Seismic surveys are often used by natural resource exploration companies and other entities to create images of subsurface geologic structure. These images are used to determine the optimum places to drill for oil and gas and to plan and monitor enhanced resource recovery programs among other applications. Seismic surveys may also be used in a variety of contexts outside of natural resource exploration such as, for example, locating subterranean water and planning road construction.
A seismic survey is normally conducted by placing an array of vibration sensors (accelerometers or velocity sensors sometimes called “geophones”) on the ground, typically in a line or in a grid of rectangular or other geometry. Vibrations are created by an energy source such as, for example, explosives or a mechanical device such as a vibrating energy source or a weight drop. The creation of vibrations by the vibration source may be referred to as a source event. Multiple source events may be used for some surveys. The vibrations from the source events propagate through the earth, taking various paths, refracting and reflecting from geological features such as discontinuities in the subsurface, and are detected by the array of vibration sensors. Signals from the sensors are amplified and digitized, either by separate electronics or internally in the case of “digital” sensors. In some cases, such as in populated areas, passive systems may be employed. In passive systems, rather than using a source to generate seismic events, the array may opportunistically utilize seismic events occurring naturally or generated by events outside the control of the survey operator.

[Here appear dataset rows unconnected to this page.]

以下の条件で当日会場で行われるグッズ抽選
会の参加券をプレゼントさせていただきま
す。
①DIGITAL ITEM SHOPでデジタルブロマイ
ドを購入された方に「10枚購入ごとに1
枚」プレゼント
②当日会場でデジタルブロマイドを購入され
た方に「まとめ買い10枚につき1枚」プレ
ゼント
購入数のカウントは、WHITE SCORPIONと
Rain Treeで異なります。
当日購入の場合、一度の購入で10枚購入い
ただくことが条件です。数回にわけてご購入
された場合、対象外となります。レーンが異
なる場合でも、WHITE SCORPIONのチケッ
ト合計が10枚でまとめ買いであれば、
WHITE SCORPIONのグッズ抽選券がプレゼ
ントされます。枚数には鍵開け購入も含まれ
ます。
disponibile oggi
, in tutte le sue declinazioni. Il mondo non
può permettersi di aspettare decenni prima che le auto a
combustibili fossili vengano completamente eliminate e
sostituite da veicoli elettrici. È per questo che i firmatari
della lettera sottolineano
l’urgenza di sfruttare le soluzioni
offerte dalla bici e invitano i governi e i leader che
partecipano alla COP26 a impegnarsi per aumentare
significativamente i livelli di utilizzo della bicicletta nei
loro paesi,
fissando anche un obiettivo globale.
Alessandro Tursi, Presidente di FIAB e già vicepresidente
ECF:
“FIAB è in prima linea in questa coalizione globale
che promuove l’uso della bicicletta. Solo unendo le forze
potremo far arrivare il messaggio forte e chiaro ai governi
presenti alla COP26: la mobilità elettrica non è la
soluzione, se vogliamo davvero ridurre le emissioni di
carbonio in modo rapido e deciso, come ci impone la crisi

The digital data from the sensors of the array is eventually recorded on storage media, for example magnetic tape, or magnetic or optical disks, or other memory device, along with related information pertaining to the survey. The survey may include multiple source events and/or the active sensors that may move such that the process is continued until multiple seismic records is obtained for a number of source events to comprise a seismic survey. Data from the survey are processed on computers to create the desired information about subsurface geologic structure. In this regard, the seismic information from the sensors of the array is generally synchronized and combined to generate image information that can be interpreted to yield the desired survey result. In general, as more sensors are used, placed closer together, and/or cover a wider area, the quality of the resulting image will improve. It has become common to use thousands of sensors in a seismic survey stretching over an area measured in square kilometers.

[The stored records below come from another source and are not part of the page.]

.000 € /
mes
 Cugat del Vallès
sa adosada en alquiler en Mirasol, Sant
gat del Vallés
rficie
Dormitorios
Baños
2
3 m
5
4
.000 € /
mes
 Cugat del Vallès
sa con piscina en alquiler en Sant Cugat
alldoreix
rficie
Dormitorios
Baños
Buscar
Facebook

Several modes have been developed for reading out the data from the seismic units (e.g., conventional geophones or other units of a seismic survey). Conventionally, individual seismic units are connected by cables to form a line. Multiple lines are then generally distributed across the survey area, often interconnected by a backhaul line or “backbone.” When such systems are practical and functioning properly, they provide substantial bandwidth for quickly reading out large volumes of data. However, in many cases, hundreds of kilometers of cables have been laid on the ground and used to connect the seismic units of such arrays. Large numbers of workers, motor vehicles, and helicopters are often used to deploy and retrieve these cables and the associated seismic sensors. Exploration companies would generally prefer to conduct surveys with more sensors located closer together. However, additional sensors require even more cables and further raise the cost of the survey. Economic tradeoffs between the cost of the survey and the number of sensors generally demand compromises in the quality of the survey.
In addition to the logistic costs, cables connecting sensors create reliability problems. Besides normal wear-and-tear from handling, they are often damaged by animals, vehicles, lightning strikes, and other problems. Considerable field time is expended troubleshooting cable problems. The extra logistics effort also adds to the environmental impact of the survey, which, among other things, adds to the cost of a survey or eliminates surveys in some environmentally sensitive areas.
To avoid some of these difficulties, cableless readout modes have been developed. These include nodal and wireless readout systems. In nodal systems, seismic units are deployed in arrays, typically in similar configurations to conventional cabled arrays. However, instead of reading out seismic data via cables lines, the data is generally stored at each unit until the conclusion of the survey. The data can then be read out on a unit-by-unit basis, for example, by retrieving the units or removable memory, or by porting each unit to a portable data collection unit either via a physical connector or via near field communications.
In wireless readout systems, data is generally read out from individual seismic units while the survey is ongoing, via wireless communications. That is, a unit can be read out from its position in the array to a central collection point without requiring a worker to visit the unit. This may occur in substantially real-time (e.g., as data is being acquired) or on another basis. While there is some latency associated with reading out data from these systems in real-time operation, e.g., associated with serial data transfer, these systems are often referred to as real-time systems to distinguish them from blind systems that generally do not involve reading out data with the survey is ongoing. Such wireless communications may be transmitted serially from unit-to-unit en route to a central collection point, or individual units may communicate directly with a base station. These various types of systems have generally operated in separate but occasionally competing spheres.